• **Information given**:
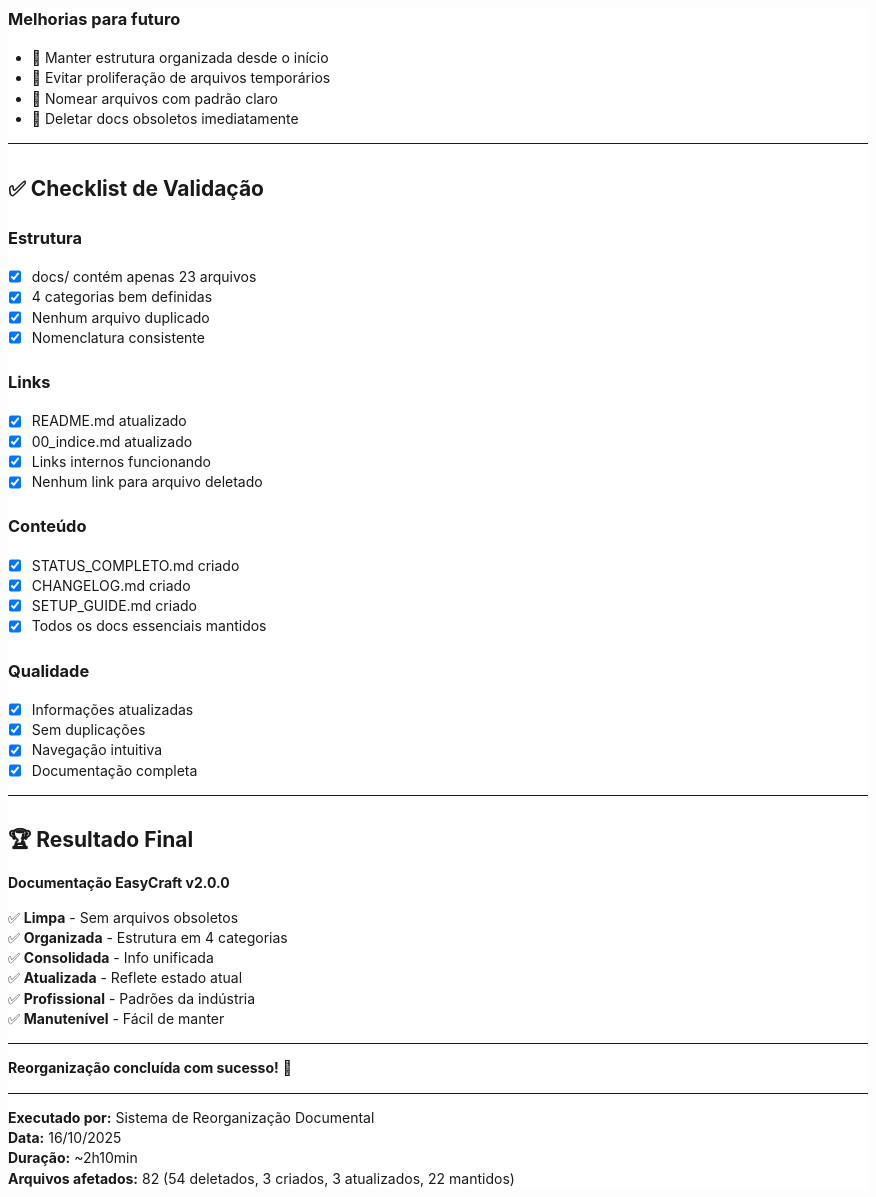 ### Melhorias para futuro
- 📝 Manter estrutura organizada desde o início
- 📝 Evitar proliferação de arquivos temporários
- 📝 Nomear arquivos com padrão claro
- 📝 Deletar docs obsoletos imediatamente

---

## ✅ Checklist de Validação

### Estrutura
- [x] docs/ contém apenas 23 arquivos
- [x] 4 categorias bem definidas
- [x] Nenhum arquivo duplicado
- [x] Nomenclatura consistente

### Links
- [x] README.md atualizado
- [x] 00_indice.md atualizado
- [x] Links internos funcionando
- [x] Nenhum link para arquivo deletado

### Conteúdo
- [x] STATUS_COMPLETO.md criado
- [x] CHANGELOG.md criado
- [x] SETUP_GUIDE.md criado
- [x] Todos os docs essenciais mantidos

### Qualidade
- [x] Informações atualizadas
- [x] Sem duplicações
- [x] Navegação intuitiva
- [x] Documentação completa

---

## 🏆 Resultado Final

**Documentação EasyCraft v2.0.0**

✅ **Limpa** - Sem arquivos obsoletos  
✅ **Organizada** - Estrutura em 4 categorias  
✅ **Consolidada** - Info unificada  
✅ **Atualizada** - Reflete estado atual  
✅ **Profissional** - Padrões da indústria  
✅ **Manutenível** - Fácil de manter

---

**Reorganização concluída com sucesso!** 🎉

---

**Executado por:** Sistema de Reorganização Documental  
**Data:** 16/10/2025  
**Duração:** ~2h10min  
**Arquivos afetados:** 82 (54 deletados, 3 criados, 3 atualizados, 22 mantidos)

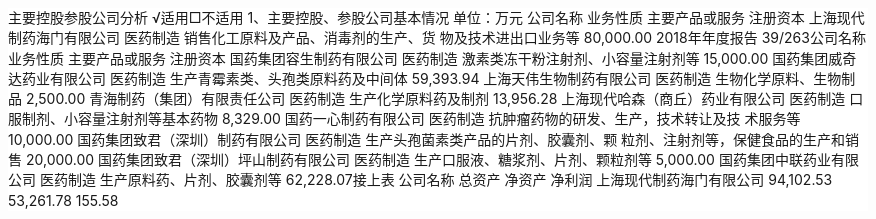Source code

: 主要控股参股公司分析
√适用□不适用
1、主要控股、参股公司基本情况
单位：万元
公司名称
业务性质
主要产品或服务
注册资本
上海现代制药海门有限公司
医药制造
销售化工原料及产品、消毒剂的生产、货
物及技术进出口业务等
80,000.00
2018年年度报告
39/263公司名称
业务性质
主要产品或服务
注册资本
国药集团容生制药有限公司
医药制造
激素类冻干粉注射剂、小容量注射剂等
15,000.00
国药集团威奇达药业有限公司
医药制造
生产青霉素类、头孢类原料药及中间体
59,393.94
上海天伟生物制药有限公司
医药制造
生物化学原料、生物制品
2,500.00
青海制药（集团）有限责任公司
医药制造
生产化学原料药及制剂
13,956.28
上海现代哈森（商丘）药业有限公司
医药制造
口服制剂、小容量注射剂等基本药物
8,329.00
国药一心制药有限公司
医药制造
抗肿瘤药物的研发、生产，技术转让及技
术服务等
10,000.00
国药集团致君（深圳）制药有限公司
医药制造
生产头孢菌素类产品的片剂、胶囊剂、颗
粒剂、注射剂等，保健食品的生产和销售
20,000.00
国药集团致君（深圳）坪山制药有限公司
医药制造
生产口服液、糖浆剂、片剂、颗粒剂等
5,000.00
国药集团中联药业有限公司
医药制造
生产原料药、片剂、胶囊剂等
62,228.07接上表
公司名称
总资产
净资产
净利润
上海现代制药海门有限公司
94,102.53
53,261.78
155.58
...
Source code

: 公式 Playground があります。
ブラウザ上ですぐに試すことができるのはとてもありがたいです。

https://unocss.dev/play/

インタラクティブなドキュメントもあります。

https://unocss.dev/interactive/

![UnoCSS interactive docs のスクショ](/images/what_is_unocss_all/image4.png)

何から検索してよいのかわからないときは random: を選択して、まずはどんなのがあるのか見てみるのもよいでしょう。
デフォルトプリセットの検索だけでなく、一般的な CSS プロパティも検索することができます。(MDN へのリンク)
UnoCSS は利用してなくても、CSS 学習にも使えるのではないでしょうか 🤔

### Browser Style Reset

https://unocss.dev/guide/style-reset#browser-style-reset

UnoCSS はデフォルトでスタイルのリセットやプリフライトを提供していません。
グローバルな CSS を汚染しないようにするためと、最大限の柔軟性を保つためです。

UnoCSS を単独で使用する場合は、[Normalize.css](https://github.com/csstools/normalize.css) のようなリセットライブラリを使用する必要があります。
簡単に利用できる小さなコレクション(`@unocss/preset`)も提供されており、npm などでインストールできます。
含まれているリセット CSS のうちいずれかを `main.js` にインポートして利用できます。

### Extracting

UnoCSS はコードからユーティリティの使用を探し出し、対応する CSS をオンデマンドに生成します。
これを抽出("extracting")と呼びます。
* * *
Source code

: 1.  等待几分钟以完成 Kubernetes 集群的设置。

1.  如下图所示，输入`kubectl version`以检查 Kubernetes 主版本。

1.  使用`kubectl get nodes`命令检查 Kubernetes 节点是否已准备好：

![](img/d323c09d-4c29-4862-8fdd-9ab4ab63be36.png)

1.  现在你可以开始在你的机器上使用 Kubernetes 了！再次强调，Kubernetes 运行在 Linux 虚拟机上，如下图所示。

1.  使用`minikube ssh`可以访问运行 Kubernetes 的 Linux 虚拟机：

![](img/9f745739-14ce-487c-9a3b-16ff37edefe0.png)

• **Activity**:
Could you copy each line from the listing that has the word "Kubernetes" in it?

• **Response**:
: 1.  等待几分钟以完成 Kubernetes 集群的设置。
1.  如下图所示，输入`kubectl version`以检查 Kubernetes 主版本。
1.  使用`kubectl get nodes`命令检查 Kubernetes 节点是否已准备好：
1.  现在你可以开始在你的机器上使用 Kubernetes 了！再次强调，Kubernetes 运行在 Linux 虚拟机上，如下图所示。
1.  使用`minikube ssh`可以访问运行 Kubernetes 的 Linux 虚拟机：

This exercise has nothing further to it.